James n’était pas un pessimiste, mais il n’était pas non plus ce genre d’optimiste que certains s’imaginaient. Pas besoin de beaucoup creuser pour découvrir leurs diatribes chauffées contre les idéalisations, les utopies et les paradis, célestes ou terrestres. De plus, je n’exagère pas quand je dis qu’il est mal à l'aise avec certains idéaux pacifistes.

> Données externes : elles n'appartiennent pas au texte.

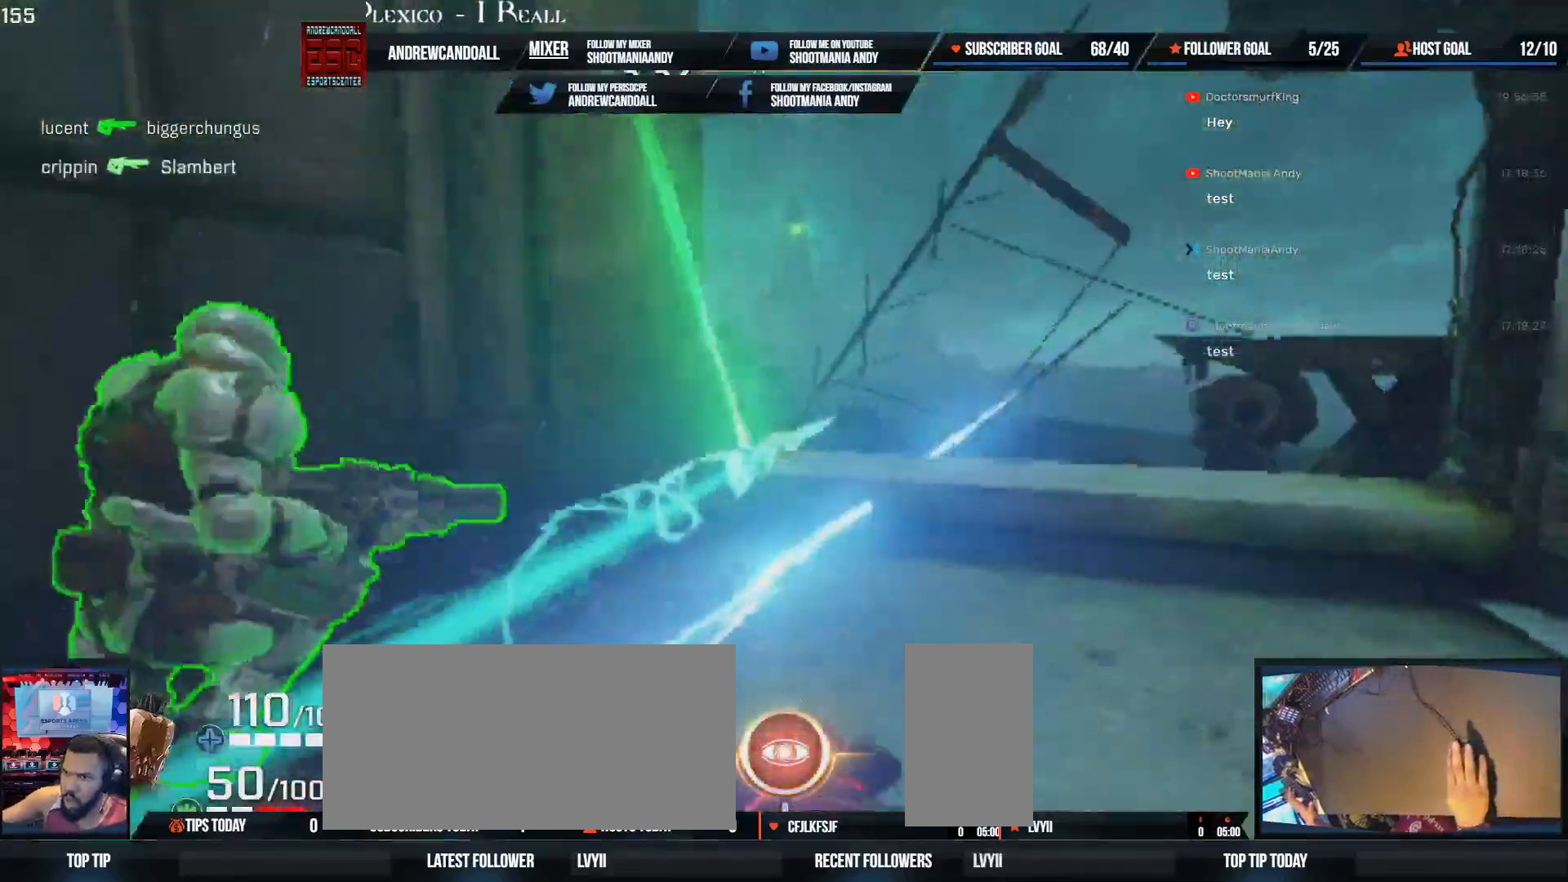
{"keys": ["a"], "mouse": [], "events": [[150, "w", "up"], [283, "a", "down"], [350, "d", "up"], [350, "s", "down"], [383, "s", "up"]]}
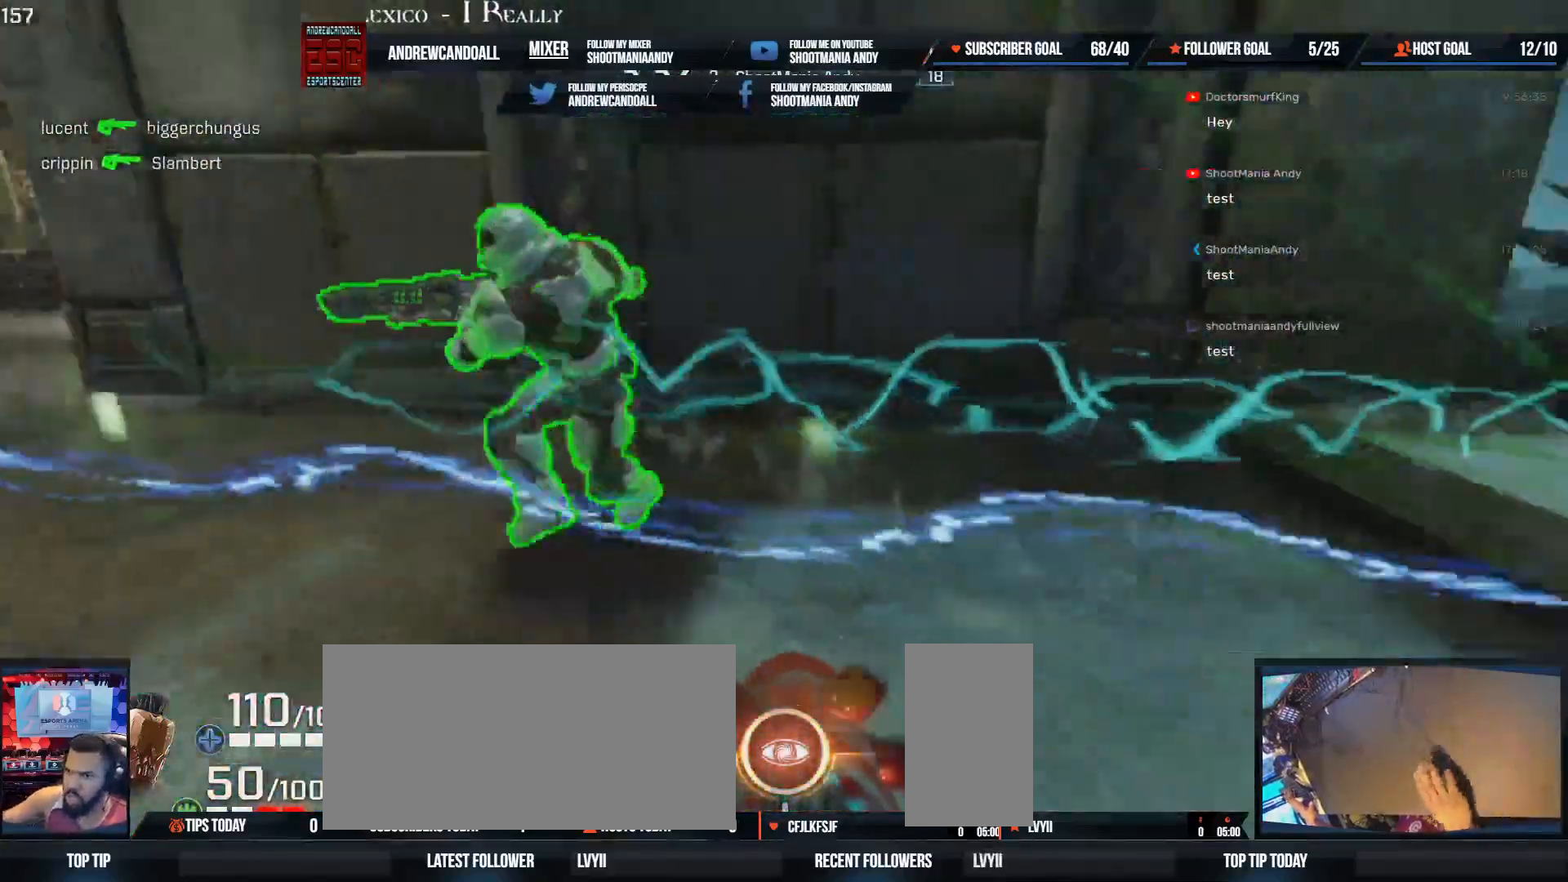
{"keys": ["a"], "mouse": [], "events": [[167, "w", "down"], [383, "w", "up"]]}
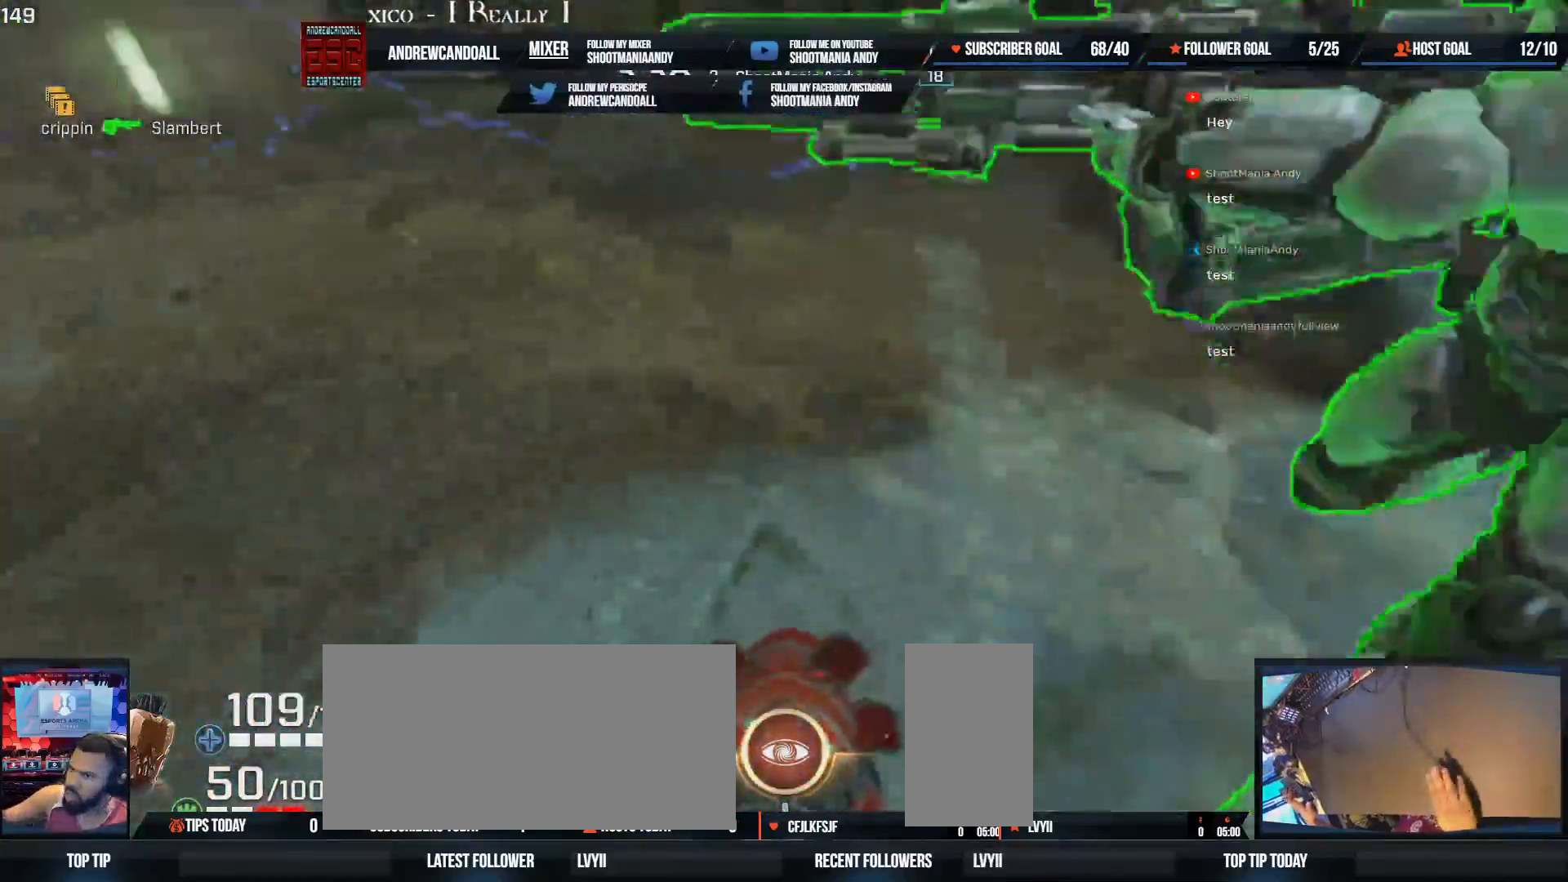
{"keys": ["a", "s"], "mouse": ["left"], "events": [[83, "s", "down"], [400, "mouse_left", "down"]]}
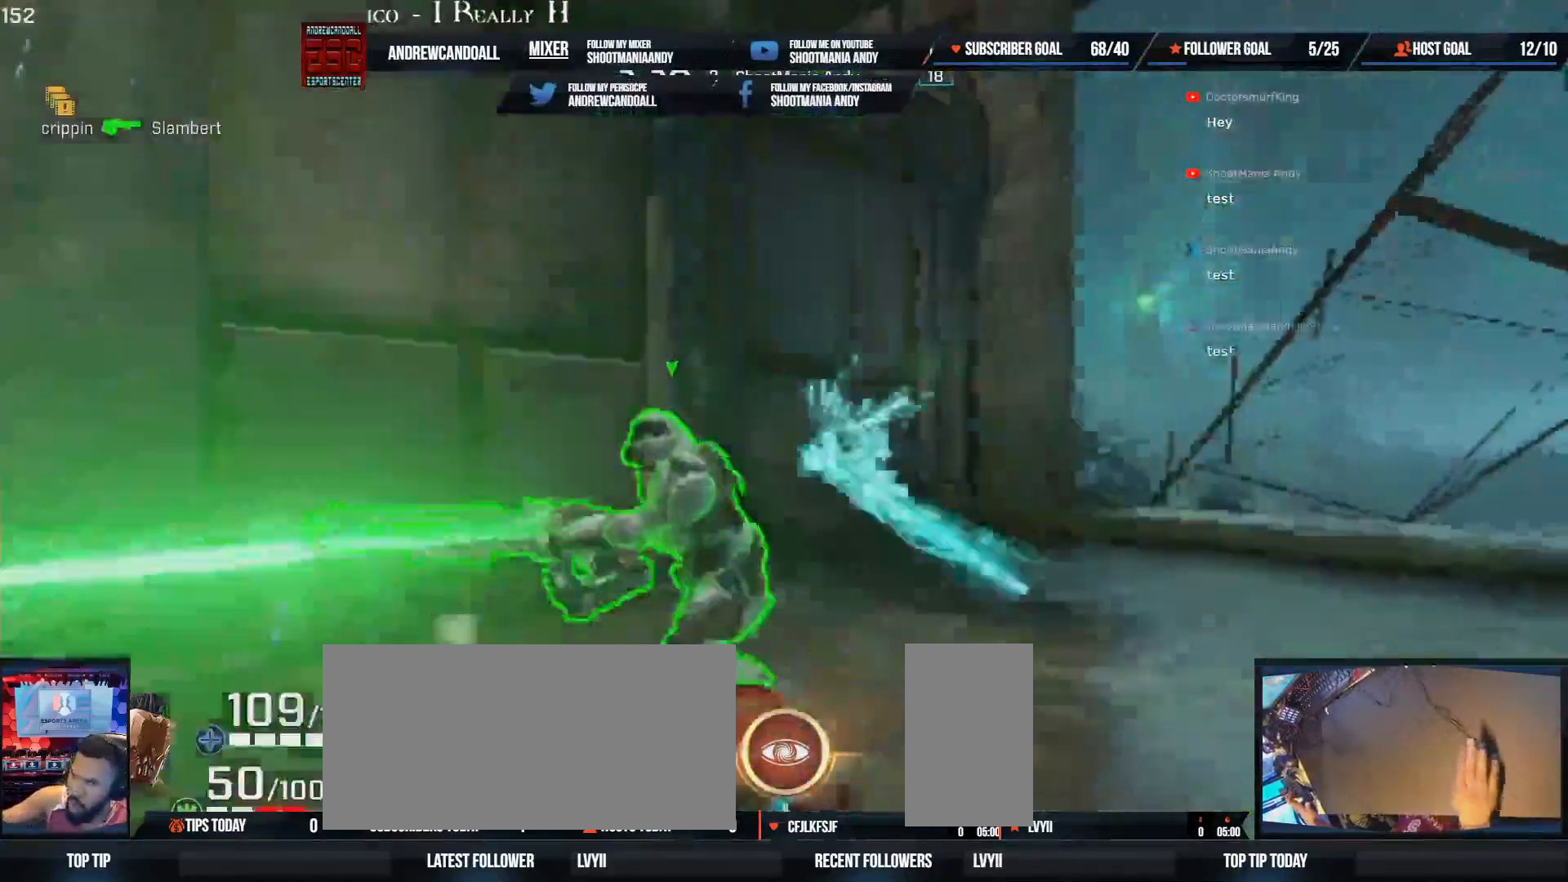
{"keys": ["d", "w"], "mouse": [], "events": [[117, "mouse_left", "up"], [300, "d", "down"], [317, "a", "up"], [333, "s", "up"], [500, "w", "down"]]}
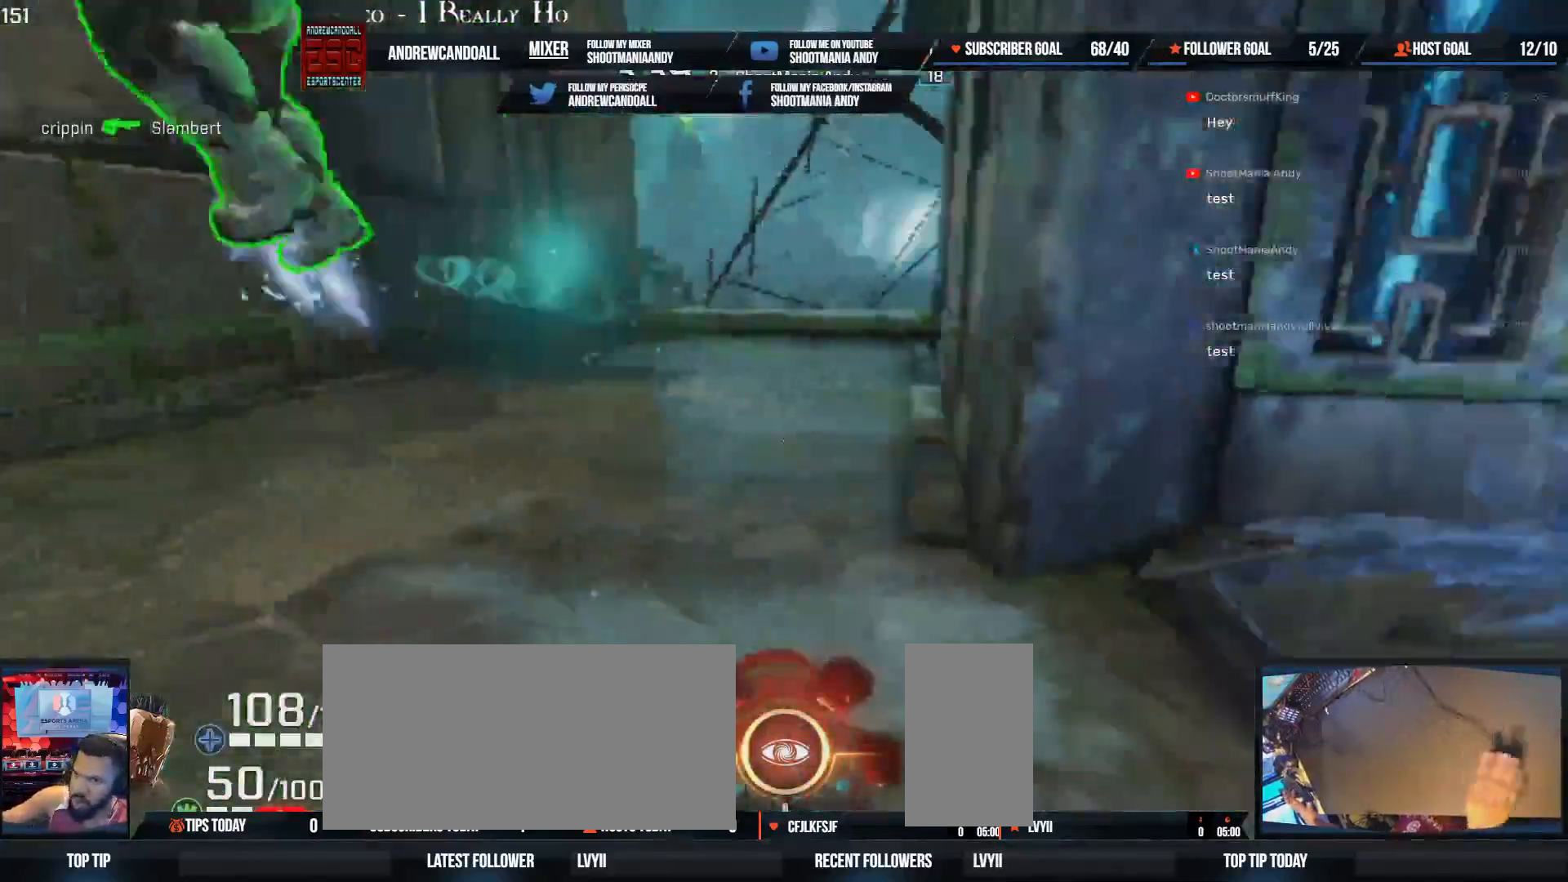
{"keys": ["a", "w"], "mouse": [], "events": [[100, "a", "down"], [217, "d", "up"], [250, "w", "up"], [450, "w", "down"]]}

Le débat est très complexe, mais le livre fournit des arguments suffisants pour penser que l'éthique de James était beaucoup plus provocatrice que beaucoup de ses fidèles le souhaitaient. Je ne dis pas que leur éthique est une éthique belligérante, mais je nie qu'elle soit une éthique de la réconciliation. Je suppose que ma tendance à jouer les trouble-fête s’explique par le fait que je m’entends à la fois avec des jungiens que des freudiens. On dit que les jamesiens s’entendent mieux avec les jungiens qu’avec les freudiens mais je pense que dans le livre, l'ombre de Freud y est plus développée. James ne s’est pas entendu ni avec les idées de Freud ni avec son caractère. Comme il le dit dans une lettre à Flournoy: "Le symbolisme est une méthode dangereuse" (John Kerr a utilisé cette phrase dans son livre, A Dangerous Method, et elle a été, à son tour, à l’origine du film homonyme de David Cronenberg). J'ai l'impression que James n’aurait pas sympathisé non plus avec les théories de Jung: l'attitude de James autour de la religion me semble peu liée à la jungienne, surtout parce qu’elle va à l’encontre de l'utilisation de symboles. James était surtout intéressé par la religion vécue sans médiation, sans rites, sans symboles ou images. Cependant, Jung a déploré l'appauvrissement des symboles dans la culture moderne. En utilisant ces mots au sujet de la Réforme chez Archetypes of the Collective Unconscious (1934), on dirait que, tout comme le vœu chrétien de la pauvreté a tenté de séparer les hommes des fausses richesses du monde, le vote jamesien de «pauvreté spirituelle» était destiné à abandonner les fausses richesses de l'esprit. (Rappelez-vous d'ailleurs que James a comparé son pragmatisme avec une Deuxième Réforme).
Malgré tout, je pense que j'ai appris de certains chercheurs de Jung (Sonu Shamdasani) ainsi que des chercheurs de Freud (Peter Gay). Ainsi, en plaçant James dans son contexte, ma sympathie irrépressible de l'athéisme freudien ne m'a pas empêché d'avoir à l’esprit l'autre aspect de la psychologie du XXe siècle.